* TEXT PASSAGE *
I did all kinds of recovery magic, like restarting all components or
cleaning ZK.

I found this thread:
http://comments.gmane.org/gmane.comp.java.hadoop.hbase.user/31308 that
supposes to create empty hfiles, but I'm a bit afraid to do this.

I'm using hbase 1.1.3 with hadoop 2.7.1, (both binary-downloaded from their
websites) on ubuntu 14.04.

Thank you for any help

Michal

Re: Failed open of region

Posted by Stack <st...@duboce.net>.
On Wed, Apr 20, 2016 at 2:11 PM, Michal Medvecky <me...@pexe.so> wrote:

> >
> > NameNode is telling hbase they exist. Can you get some DEBUG in there?
> You
> > know how to set log levels? Could give us a clue.
> >
> >
> I finally removed some lingering reference files and HBCK managed to fix
> the issue.
>
>
You have more on your ugly issue Michal? It was hbase references to missing
files?
Thanks,
St.Ack




> Michal
>

Re: Failed open of region

Posted by Michal Medvecky <me...@pexe.so>.
>
> NameNode is telling hbase they exist. Can you get some DEBUG in there? You
> know how to set log levels? Could give us a clue.
>
>
I finally removed some lingering reference files and HBCK managed to fix
the issue.

Michal

Re: Failed open of region

Posted by Stack <st...@duboce.net>.
On Tue, Apr 19, 2016 at 9:09 PM, Michal Medvecky <me...@pexe.so> wrote:

> On Tue, Apr 19, 2016 at 9:02 PM, Stack <st...@duboce.net> wrote:
>
> > What happens if you try to copy /hbase/data/default/MEDIA/
> > ecd1e565ab8a8bfba77cab46ed023539*
> > /F/5eacfeb8a2eb419cb6fe348df0540145 to local filesystem from HDFS (hdfs
> dfs
> > -copyLocal... or whatever it is called)?
> >
>
> Nothing, these files (and even those directories) do not exist.
>
>
NameNode is telling hbase they exist. Can you get some DEBUG in there? You
know how to set log levels? Could give us a clue.
Thanks,
St.Ack



> Your AWS giving you grief?

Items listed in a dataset
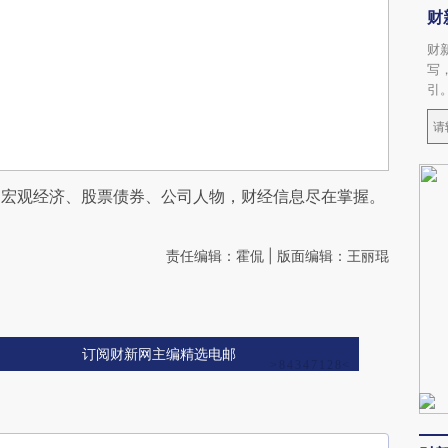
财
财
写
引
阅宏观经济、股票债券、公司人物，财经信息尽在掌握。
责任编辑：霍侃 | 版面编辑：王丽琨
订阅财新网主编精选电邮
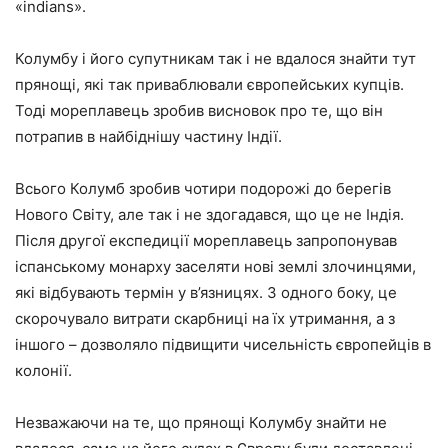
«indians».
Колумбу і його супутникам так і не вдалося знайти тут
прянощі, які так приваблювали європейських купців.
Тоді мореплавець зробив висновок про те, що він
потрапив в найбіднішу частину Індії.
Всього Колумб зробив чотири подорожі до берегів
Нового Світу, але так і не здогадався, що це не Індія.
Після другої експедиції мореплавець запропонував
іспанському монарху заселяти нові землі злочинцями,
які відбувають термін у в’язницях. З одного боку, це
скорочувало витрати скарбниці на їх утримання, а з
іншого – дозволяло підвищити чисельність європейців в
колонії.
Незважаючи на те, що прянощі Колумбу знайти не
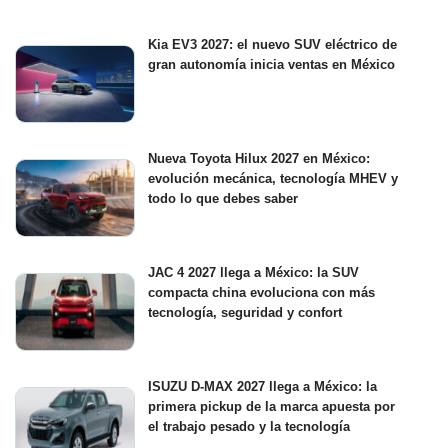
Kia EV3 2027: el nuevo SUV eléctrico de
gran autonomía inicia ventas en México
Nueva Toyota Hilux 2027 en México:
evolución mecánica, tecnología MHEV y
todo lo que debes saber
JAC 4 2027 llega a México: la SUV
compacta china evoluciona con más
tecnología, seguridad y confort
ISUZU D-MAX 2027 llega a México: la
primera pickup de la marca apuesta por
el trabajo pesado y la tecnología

* TASKS FOR THIS EXERCISE *
A - In the HBase forum thread, what did Michal remove before HBCK managed to fix the issue?
B - Copy the part of the HBase forum thread that begins with the words "I did all kinds" and ends with "on ubuntu 14.04.".

* RESPONSES *
A - Some lingering reference files.

B -
I did all kinds of recovery magic, like restarting all components or
cleaning ZK.

I found this thread:
http://comments.gmane.org/gmane.comp.java.hadoop.hbase.user/31308 that
supposes to create empty hfiles, but I'm a bit afraid to do this.

I'm using hbase 1.1.3 with hadoop 2.7.1, (both binary-downloaded from their
websites) on ubuntu 14.04.